*WHAT YOU ARE ASKED TO DO*
Below are some entries. Count how many of their lines include "нерва", then give that number only.

*RECORDS FOR THE TASK*

══════

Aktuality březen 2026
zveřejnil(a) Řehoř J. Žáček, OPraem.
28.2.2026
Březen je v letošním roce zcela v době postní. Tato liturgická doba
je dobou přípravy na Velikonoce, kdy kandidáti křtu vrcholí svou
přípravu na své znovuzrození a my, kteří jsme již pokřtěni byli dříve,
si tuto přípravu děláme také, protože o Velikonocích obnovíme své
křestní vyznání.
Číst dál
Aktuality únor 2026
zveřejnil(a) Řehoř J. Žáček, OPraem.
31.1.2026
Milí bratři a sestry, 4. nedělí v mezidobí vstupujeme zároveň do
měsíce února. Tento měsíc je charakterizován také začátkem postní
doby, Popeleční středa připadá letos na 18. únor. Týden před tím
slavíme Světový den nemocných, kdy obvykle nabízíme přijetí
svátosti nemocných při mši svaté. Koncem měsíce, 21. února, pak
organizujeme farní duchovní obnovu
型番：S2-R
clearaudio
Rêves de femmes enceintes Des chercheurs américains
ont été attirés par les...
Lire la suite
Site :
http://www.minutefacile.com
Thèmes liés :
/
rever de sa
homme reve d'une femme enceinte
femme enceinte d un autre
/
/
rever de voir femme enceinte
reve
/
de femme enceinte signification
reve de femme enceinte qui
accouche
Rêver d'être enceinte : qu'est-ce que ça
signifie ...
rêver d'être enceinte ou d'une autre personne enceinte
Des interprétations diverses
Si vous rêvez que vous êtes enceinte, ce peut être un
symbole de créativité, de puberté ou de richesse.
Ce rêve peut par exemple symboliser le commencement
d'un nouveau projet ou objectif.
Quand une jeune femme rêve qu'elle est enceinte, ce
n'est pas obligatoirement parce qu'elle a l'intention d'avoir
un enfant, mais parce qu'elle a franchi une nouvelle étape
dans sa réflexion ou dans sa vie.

══════

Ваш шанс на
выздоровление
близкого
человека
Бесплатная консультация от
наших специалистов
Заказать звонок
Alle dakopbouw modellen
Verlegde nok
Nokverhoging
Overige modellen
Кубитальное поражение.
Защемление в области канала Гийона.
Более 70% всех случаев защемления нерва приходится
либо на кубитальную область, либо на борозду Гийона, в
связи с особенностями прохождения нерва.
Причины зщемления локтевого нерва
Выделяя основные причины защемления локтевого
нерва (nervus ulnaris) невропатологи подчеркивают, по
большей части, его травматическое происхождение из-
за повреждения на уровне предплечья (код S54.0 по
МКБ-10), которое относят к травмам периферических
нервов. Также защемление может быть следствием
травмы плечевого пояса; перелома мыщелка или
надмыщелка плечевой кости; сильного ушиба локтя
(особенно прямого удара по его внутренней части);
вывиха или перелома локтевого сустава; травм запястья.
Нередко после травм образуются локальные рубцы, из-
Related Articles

══════

*TASK ANSWER*
4